As an example, let's say I have an unfair coin and the probability of landing heads is $p=0.4$. What's the probability that I'll need to flip this coin at least 7 times to get 3 heads?

Best Answer

The Negative Binomial Distribution is the distribution you are looking for here. The negative binomial distribution is a generalization of the geometric distribution, which models the number of trials before a single success is attained. It takes two parameters: $p$, the probability of success in each independent trial, and $k$, the number of desired successes. In your case, the probability that you will need to flip more than $x$ coins with probability of success $p_0$ to get $k_0$ heads is $1 - F(x)$, where $F$ is the cumulative distribution function of a negative binomial distribution with $p = p_0$ and $k = k_0$.

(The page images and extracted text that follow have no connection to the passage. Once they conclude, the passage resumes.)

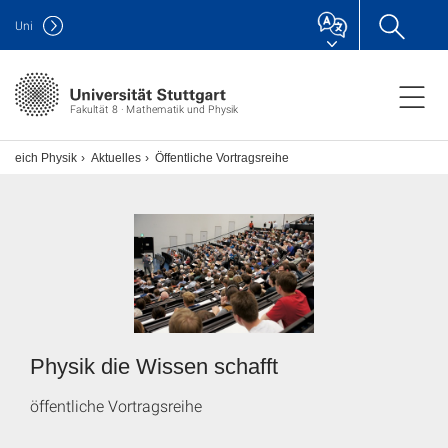
Uni
Fakultät 8 · Mathematik und Physik
ereich Physik
Aktuelles
Öffentliche Vortragsreihe
Physik die Wissen schafft
öffentliche Vortragsreihe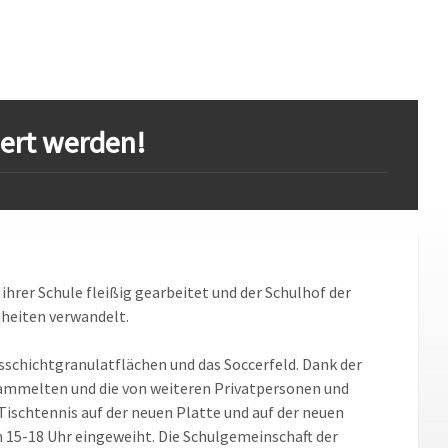
iert werden!
hrer Schule fleißig gearbeitet und der Schulhof der
heiten verwandelt.
isschichtgranulatflächen und das Soccerfeld. Dank der
sammelten und die von weiteren Privatpersonen und
ischtennis auf der neuen Platte und auf der neuen
n 15-18 Uhr eingeweiht. Die Schulgemeinschaft der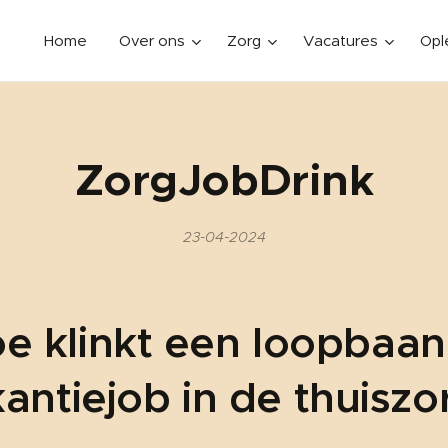
Home
Over ons
Zorg
Vacatures
Opl
ZorgJobDrink
23-04-2024
e klinkt een loopbaan
antiejob in de thuisz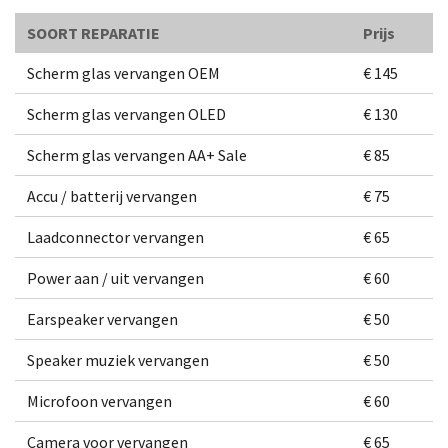
SOORT REPARATIE
Prijs
Scherm glas vervangen OEM
€ 145
Scherm glas vervangen OLED
€ 130
Scherm glas vervangen AA+ Sale
€ 85
Accu / batterij vervangen
€ 75
Laadconnector vervangen
€ 65
Power aan / uit vervangen
€ 60
Earspeaker vervangen
€ 50
Speaker muziek vervangen
€ 50
Microfoon vervangen
€ 60
Camera voor vervangen
€ 65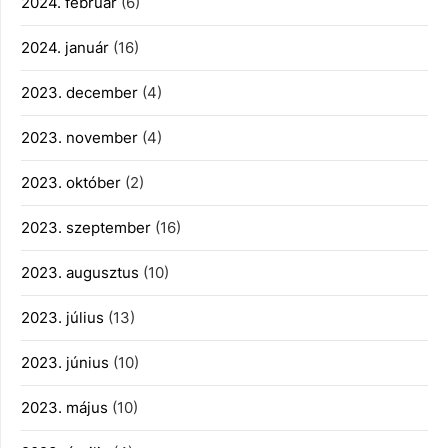
2024. február
(6)
2024. január
(16)
2023. december
(4)
2023. november
(4)
2023. október
(2)
2023. szeptember
(16)
2023. augusztus
(10)
2023. július
(13)
2023. június
(10)
2023. május
(10)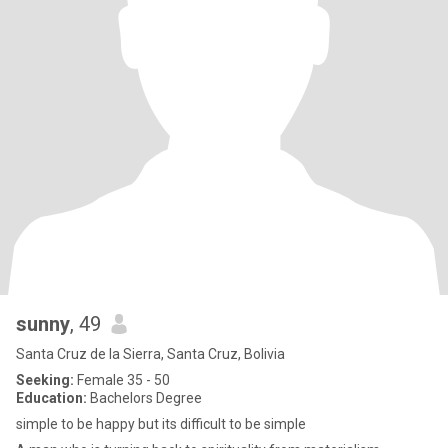
sunny
, 49
Santa Cruz de la Sierra, Santa Cruz, Bolivia
Seeking:
Female 35 - 50
Education:
Bachelors Degree
simple to be happy but its difficult to be simple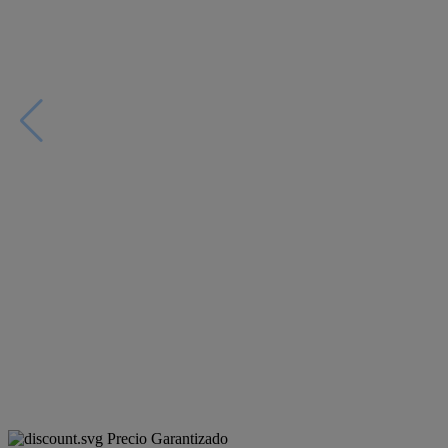
Precio Garantizado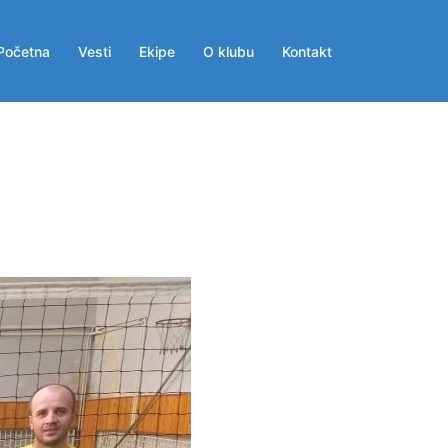
Početna
Vesti
Ekipe
O klubu
Kontakt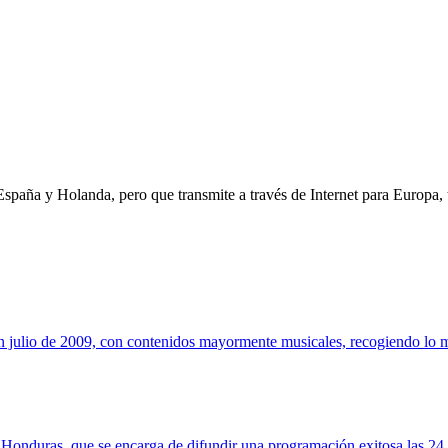
paña y Holanda, pero que transmite a través de Internet para Europa, 
 julio de 2009, con contenidos mayormente musicales, recogiendo lo mej
duras, que se encarga de difundir una programación exitosa las 24 h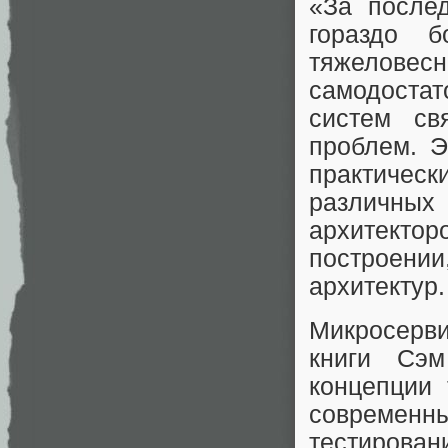
«За после
гораздо б
тяжеловес
самодостат
систем св
проблем. Э
практичес
различны
архитекто
построени
архитектур.
Микросерви
книги Сэм
концепции 
современн
тестирова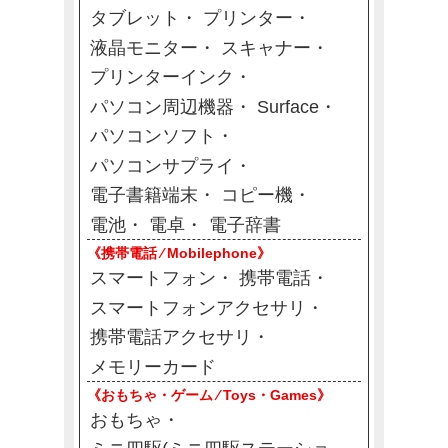
タブレット
プリンター
液晶モニター
スキャナー
プリンターインク
パソコン周辺機器
Surface
パソコンソフト
パソコンサプライ
電子書籍端末
コピー機
電池
電卓
電子辞書
《携帯電話 ⁄ Mobilephone》
スマートフォン
携帯電話
スマートフォンアクセサリ
携帯電話アクセサリ
メモリーカード
《おもちゃ・ゲーム ⁄ Toys・Games》
おもちゃ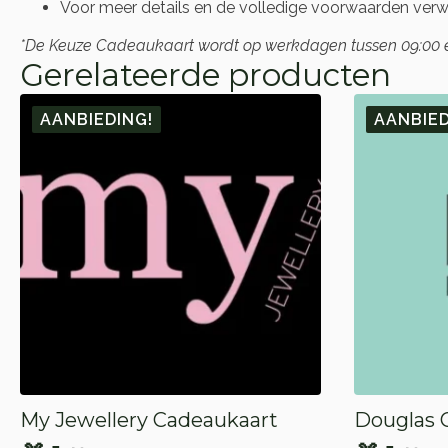
Voor meer details en de volledige voorwaarden verwij
*De Keuze Cadeaukaart wordt op werkdagen tussen 09:00 en 
Gerelateerde producten
AANBIEDING!
AANBIED
My Jewellery Cadeaukaart
Douglas 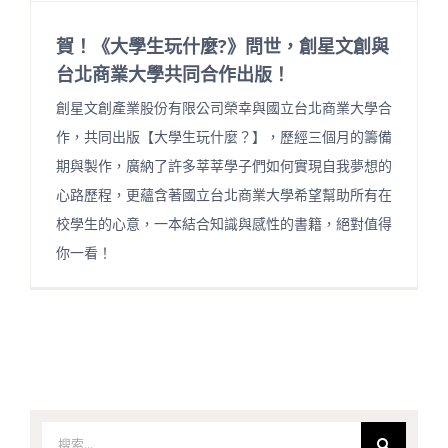
賀！《大學生玩什麼?》問世，創星文創與
台北商業大學共同合作出版！
創星文創產業股份有限公司榮幸與國立台北商業大學合
作，共同出版【大學生玩什麼？】，歷經三個月的籌備
期與製作，廣納了許多莘莘學子們如何實現自我夢想的
心路歷程，更蘊含著國立台北商業大學希望幫助所有在
校學生的心意，一本結合知識與感性的書籍，絕對值得
你一看！
搜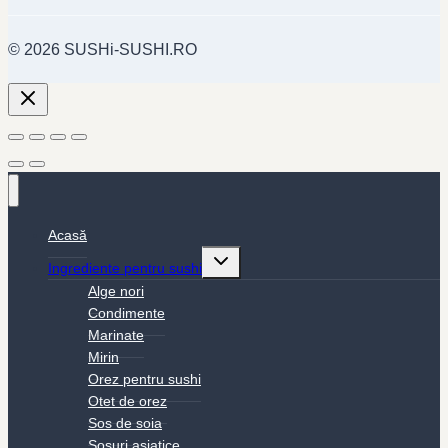
© 2026 SUSHi-SUSHI.RO
Acasă
Toggle
Ingrediente pentru sushi
child
menu
Alge nori
Condimente
Marinate
Mirin
Orez pentru sushi
Otet de orez
Sos de soia
Sosuri asiatice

Here's another way of looking at it. If you need to flip more than $x$ coins with probability of success $p_0$ to get $k_0$ heads (successes), then in your first $x$ flips you necessarily got less than $k_0$ successes. The number of successes $j$ you got in your first $x$ flips thus ranges from $0$ to $k_0 - 1$. For a given $j$ in this range, the probability that you got exactly $j$ successes in your first $x$ flips has probability $${x \choose j} p^j (1-p)^{x-j}$$ And therefore, the probability that you will need to flip more than $x$ coins is a summation over all possible $j$, i.e. $$\mathbb{P}(\text{need more than } x \text{ flips for } k_0 \text{ successes}) = \sum_{j = 0}^{k_0 - 1} {x \choose j} p^j (1-p)^{x-j}$$ Unfortunately, there is no significantly nicer way to write the above expression. (One can write it using the incomplete beta function, but it's not much nicer.)